Front-end code edit data:
*** Begin section ***

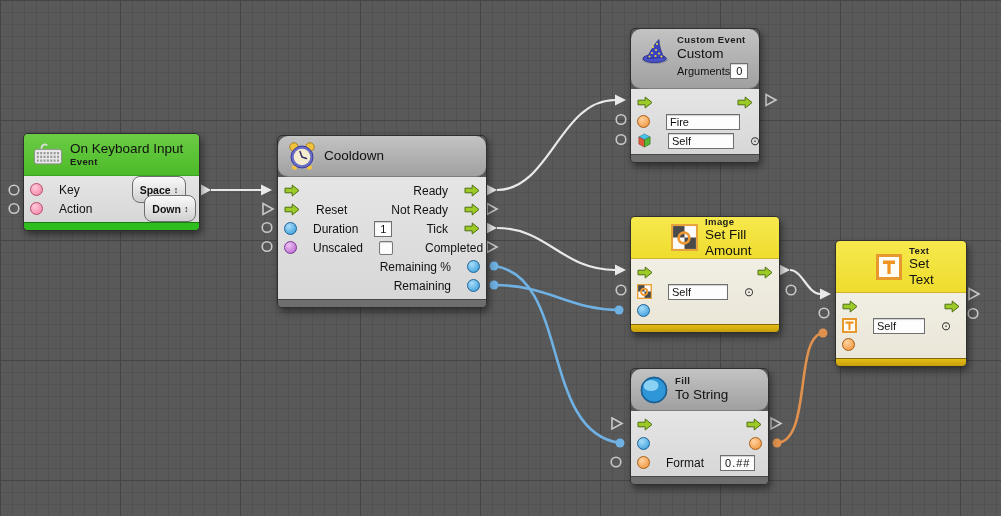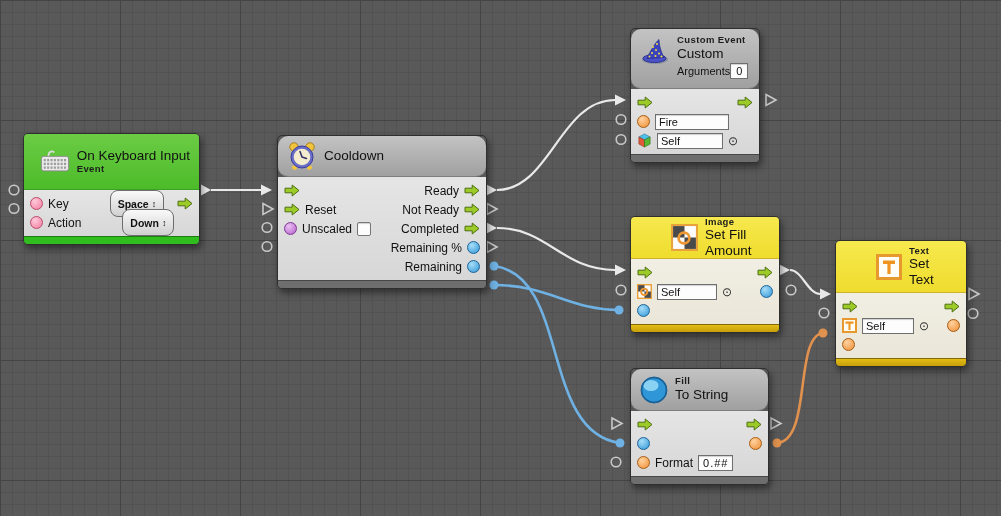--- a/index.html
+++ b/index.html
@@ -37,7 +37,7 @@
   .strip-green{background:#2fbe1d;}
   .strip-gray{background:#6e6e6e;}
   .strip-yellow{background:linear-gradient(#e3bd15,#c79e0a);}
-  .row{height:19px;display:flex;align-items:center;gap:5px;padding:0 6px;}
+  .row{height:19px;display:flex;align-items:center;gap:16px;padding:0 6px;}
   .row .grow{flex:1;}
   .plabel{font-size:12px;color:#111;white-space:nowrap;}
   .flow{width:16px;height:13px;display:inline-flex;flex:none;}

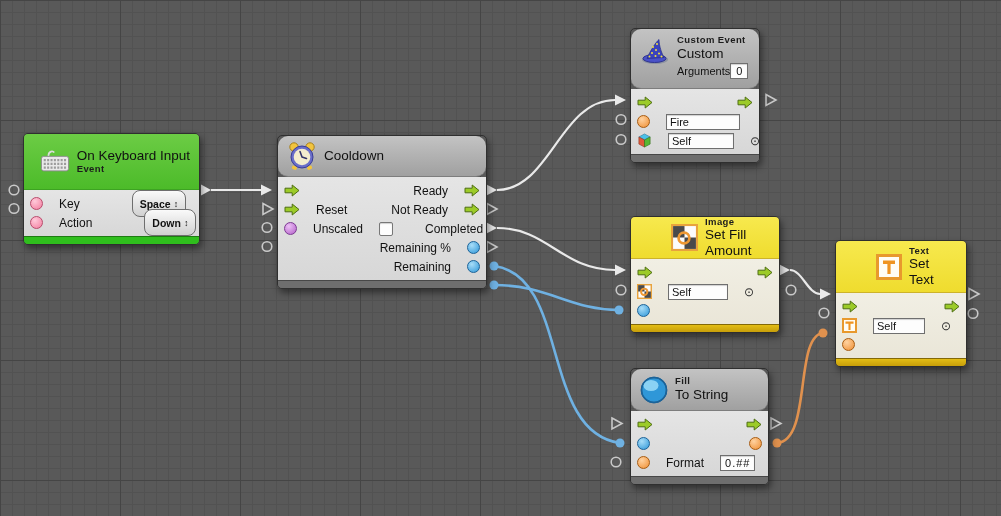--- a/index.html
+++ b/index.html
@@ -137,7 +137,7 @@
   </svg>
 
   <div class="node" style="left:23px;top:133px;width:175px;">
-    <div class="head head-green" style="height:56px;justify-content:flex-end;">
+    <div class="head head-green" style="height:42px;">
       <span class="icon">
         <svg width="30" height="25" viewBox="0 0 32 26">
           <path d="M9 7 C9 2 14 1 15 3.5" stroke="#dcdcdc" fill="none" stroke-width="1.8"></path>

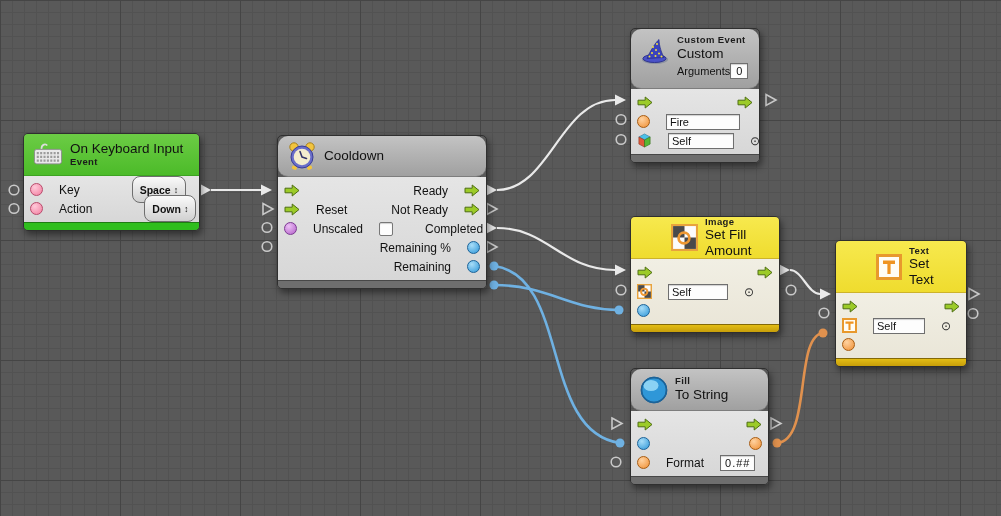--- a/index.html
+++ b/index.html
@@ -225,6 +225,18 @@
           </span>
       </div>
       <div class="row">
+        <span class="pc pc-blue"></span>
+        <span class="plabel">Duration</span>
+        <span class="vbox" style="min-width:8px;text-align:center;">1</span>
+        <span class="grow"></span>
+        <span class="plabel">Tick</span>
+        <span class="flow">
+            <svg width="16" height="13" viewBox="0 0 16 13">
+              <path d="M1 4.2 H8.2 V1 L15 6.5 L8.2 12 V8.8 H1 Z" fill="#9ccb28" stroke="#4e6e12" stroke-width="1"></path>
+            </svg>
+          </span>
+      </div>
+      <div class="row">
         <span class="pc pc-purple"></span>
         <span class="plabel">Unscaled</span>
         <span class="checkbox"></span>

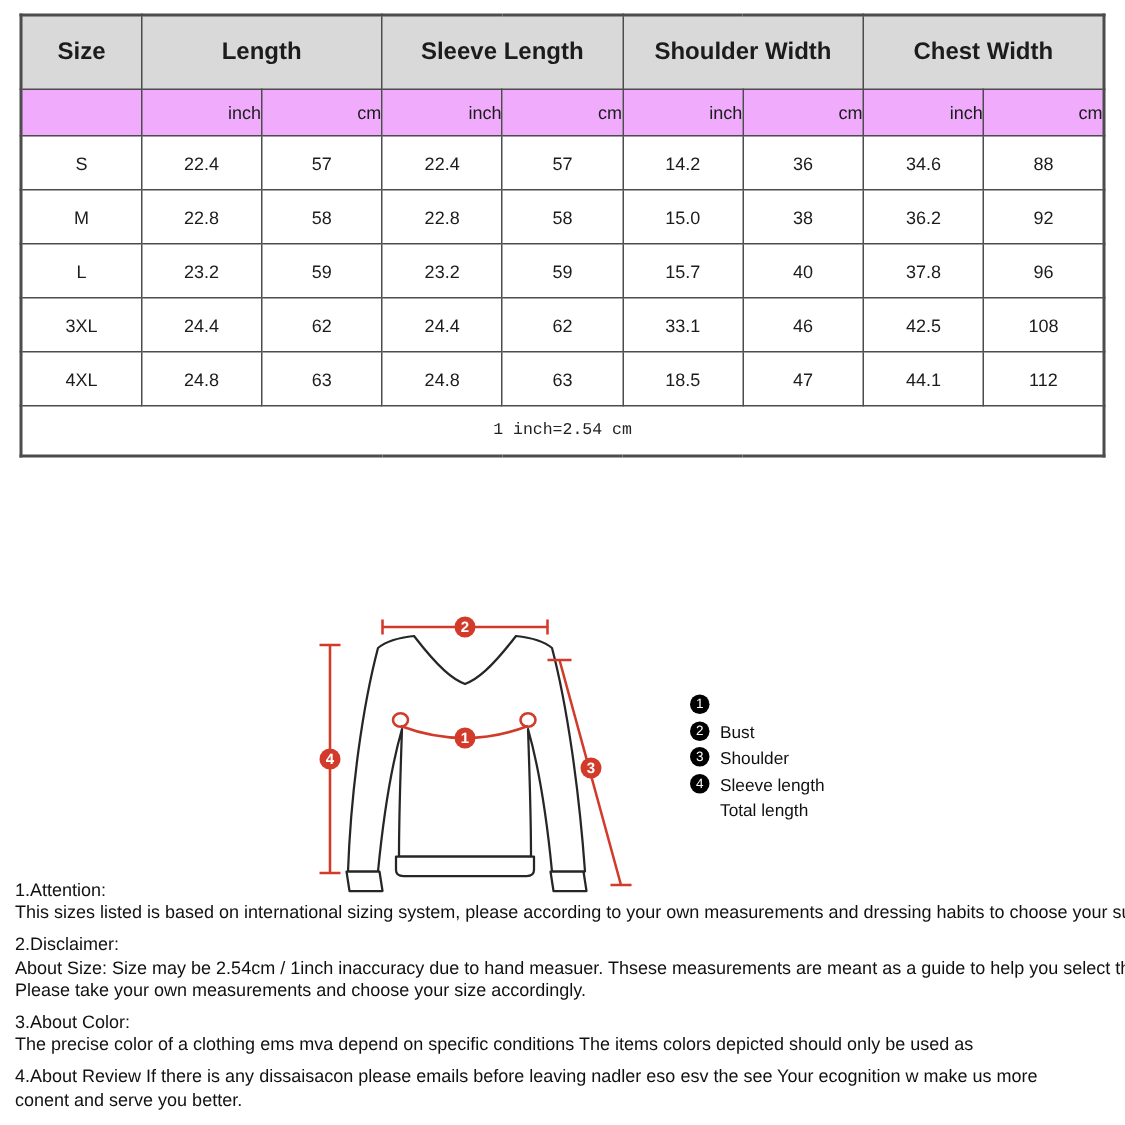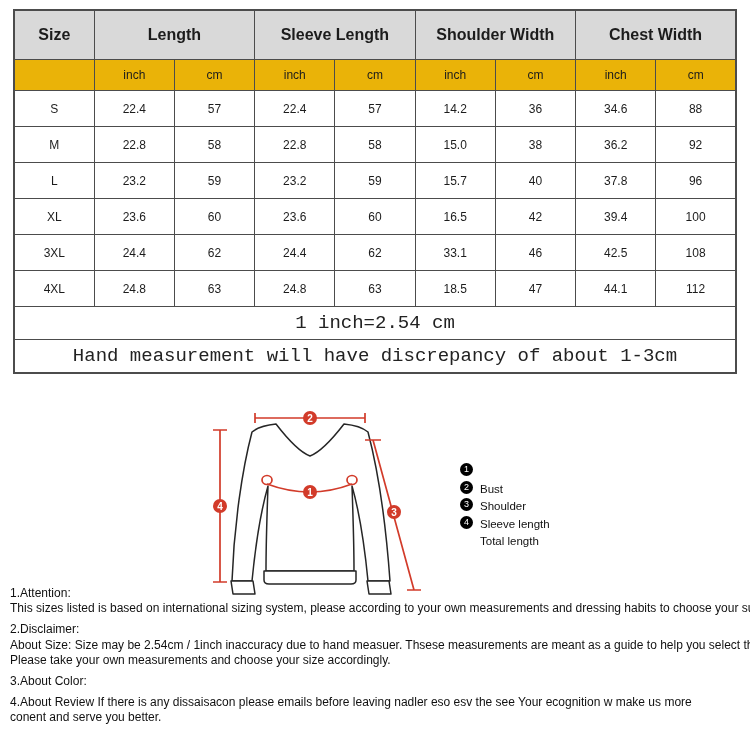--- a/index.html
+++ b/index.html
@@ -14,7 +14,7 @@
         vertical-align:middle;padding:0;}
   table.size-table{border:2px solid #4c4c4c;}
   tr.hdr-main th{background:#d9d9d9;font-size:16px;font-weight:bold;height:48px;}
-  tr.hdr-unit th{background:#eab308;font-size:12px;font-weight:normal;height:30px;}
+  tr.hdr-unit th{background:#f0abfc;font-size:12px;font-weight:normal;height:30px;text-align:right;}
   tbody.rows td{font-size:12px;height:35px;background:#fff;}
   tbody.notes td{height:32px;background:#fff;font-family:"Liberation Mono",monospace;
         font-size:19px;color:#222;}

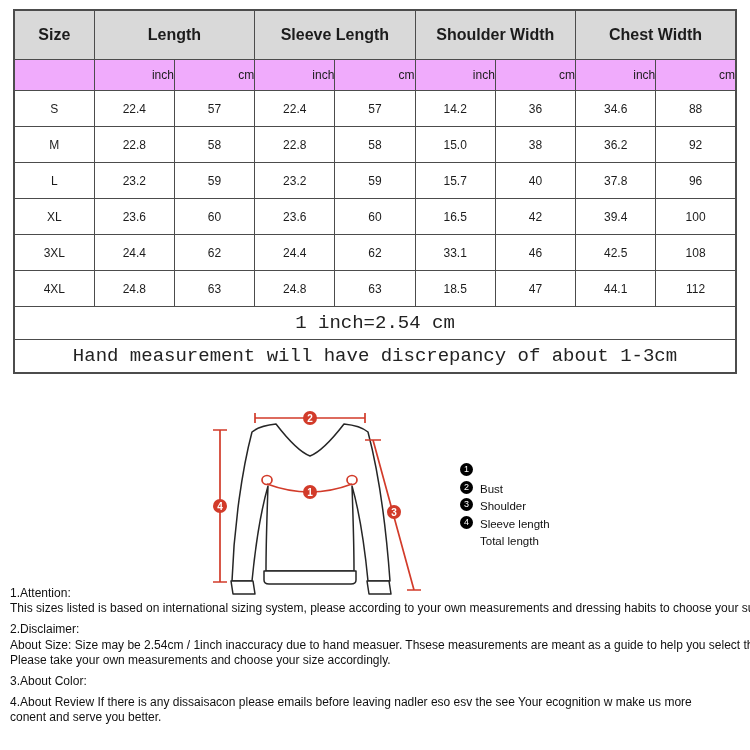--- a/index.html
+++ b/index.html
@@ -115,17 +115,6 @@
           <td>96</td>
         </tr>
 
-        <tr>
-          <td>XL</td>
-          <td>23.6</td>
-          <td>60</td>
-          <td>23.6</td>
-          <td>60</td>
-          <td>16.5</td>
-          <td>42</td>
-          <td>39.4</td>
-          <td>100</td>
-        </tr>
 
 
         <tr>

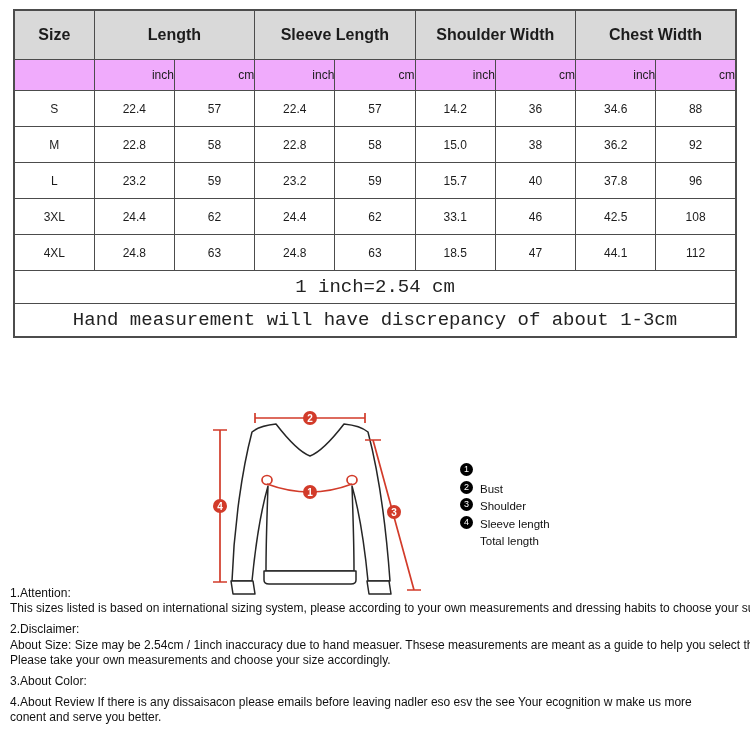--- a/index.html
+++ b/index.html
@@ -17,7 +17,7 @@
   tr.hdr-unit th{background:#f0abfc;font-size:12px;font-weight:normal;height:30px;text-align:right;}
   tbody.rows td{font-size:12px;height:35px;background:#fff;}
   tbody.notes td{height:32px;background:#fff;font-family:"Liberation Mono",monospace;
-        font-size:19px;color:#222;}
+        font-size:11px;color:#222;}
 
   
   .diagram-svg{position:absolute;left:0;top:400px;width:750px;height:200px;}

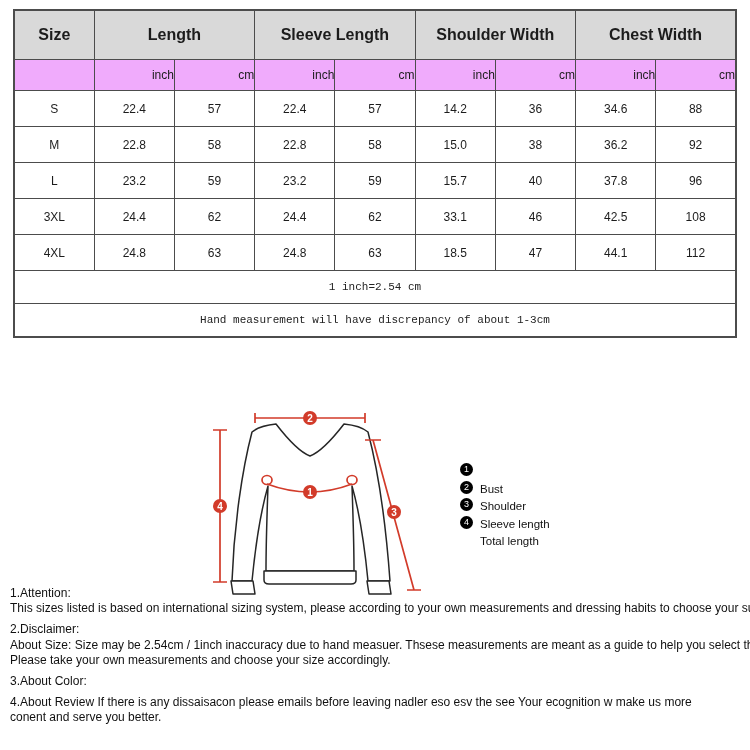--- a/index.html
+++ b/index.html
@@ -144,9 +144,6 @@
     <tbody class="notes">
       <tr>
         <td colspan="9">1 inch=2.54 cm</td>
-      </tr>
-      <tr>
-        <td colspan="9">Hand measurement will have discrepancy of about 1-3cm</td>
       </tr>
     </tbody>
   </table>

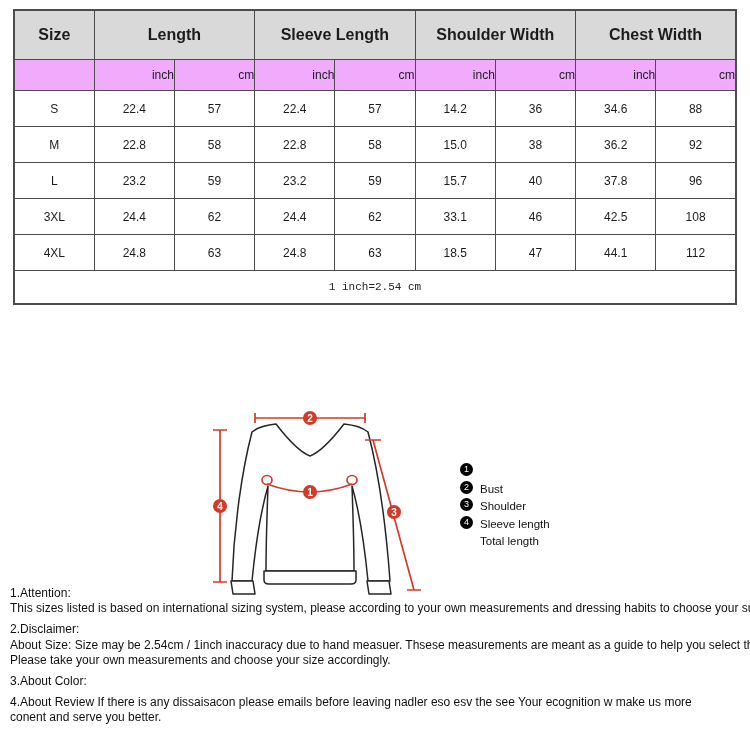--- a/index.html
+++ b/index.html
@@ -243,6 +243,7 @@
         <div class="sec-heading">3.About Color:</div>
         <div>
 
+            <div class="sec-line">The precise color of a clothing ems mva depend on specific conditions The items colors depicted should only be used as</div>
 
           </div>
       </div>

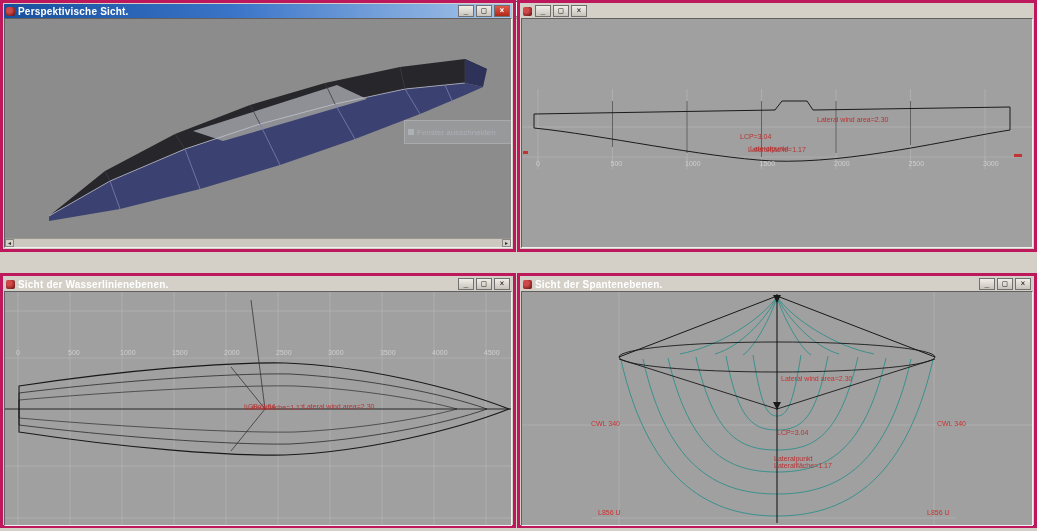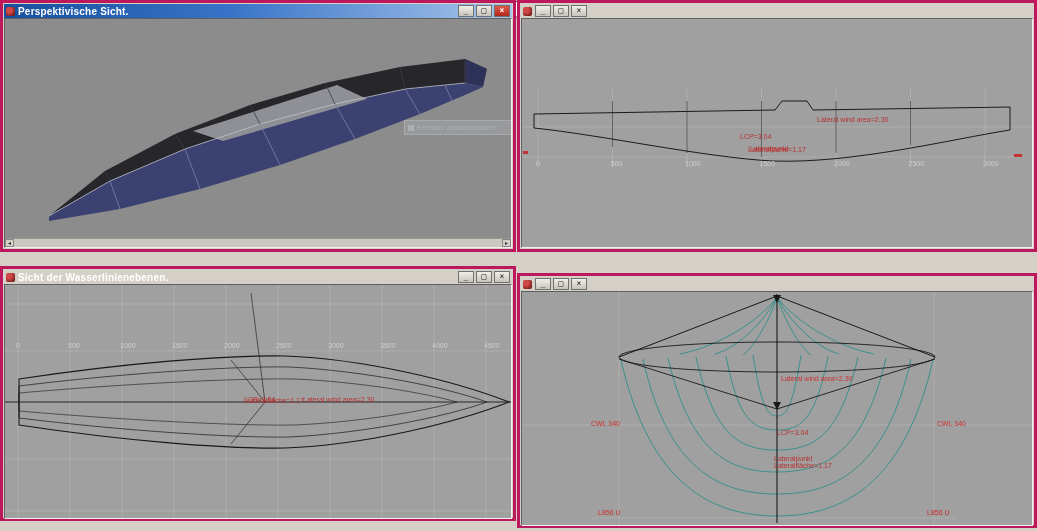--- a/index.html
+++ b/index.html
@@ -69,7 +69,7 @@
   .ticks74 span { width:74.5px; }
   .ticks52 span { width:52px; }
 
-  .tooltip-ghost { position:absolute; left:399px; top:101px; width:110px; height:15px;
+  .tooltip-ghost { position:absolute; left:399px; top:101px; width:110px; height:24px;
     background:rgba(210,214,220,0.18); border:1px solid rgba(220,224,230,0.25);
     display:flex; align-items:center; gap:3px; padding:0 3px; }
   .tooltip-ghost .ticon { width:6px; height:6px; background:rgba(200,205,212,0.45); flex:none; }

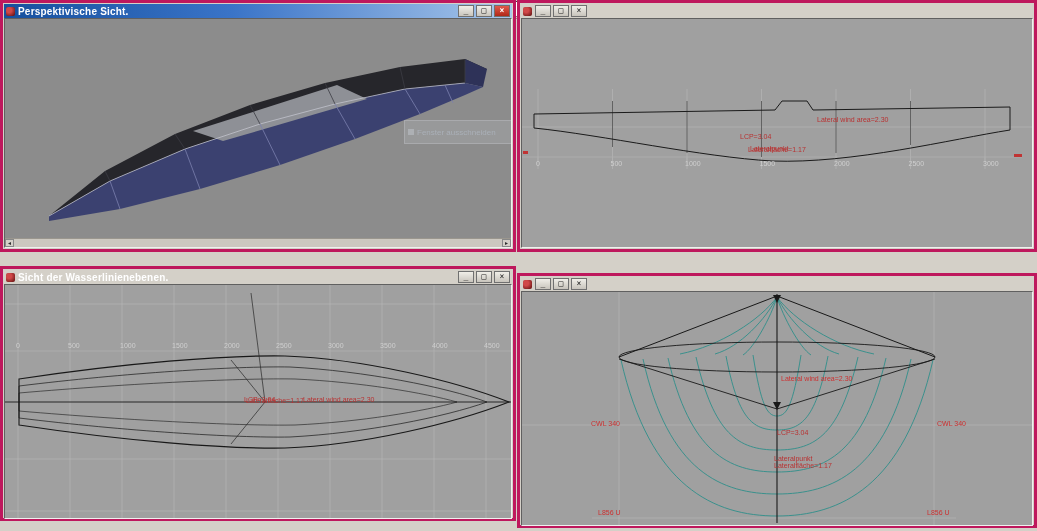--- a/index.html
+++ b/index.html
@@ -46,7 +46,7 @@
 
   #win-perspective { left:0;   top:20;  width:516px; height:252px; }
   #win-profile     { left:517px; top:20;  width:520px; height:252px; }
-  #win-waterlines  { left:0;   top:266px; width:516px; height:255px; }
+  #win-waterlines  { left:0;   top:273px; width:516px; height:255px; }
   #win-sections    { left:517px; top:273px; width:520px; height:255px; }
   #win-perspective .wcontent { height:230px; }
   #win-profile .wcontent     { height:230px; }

*** End section ***

• [TASK OBJECTIVE]:
Write out each line exactly, beginning at the one with "left:517px; top:273px; width:520px;" and ending at the final line of the records above, with nothing added.

• [SOLUTION FOR THIS PROBLEM]:
   #win-sections    { left:517px; top:273px; width:520px; height:255px; }
   #win-perspective .wcontent { height:230px; }
   #win-profile .wcontent     { height:230px; }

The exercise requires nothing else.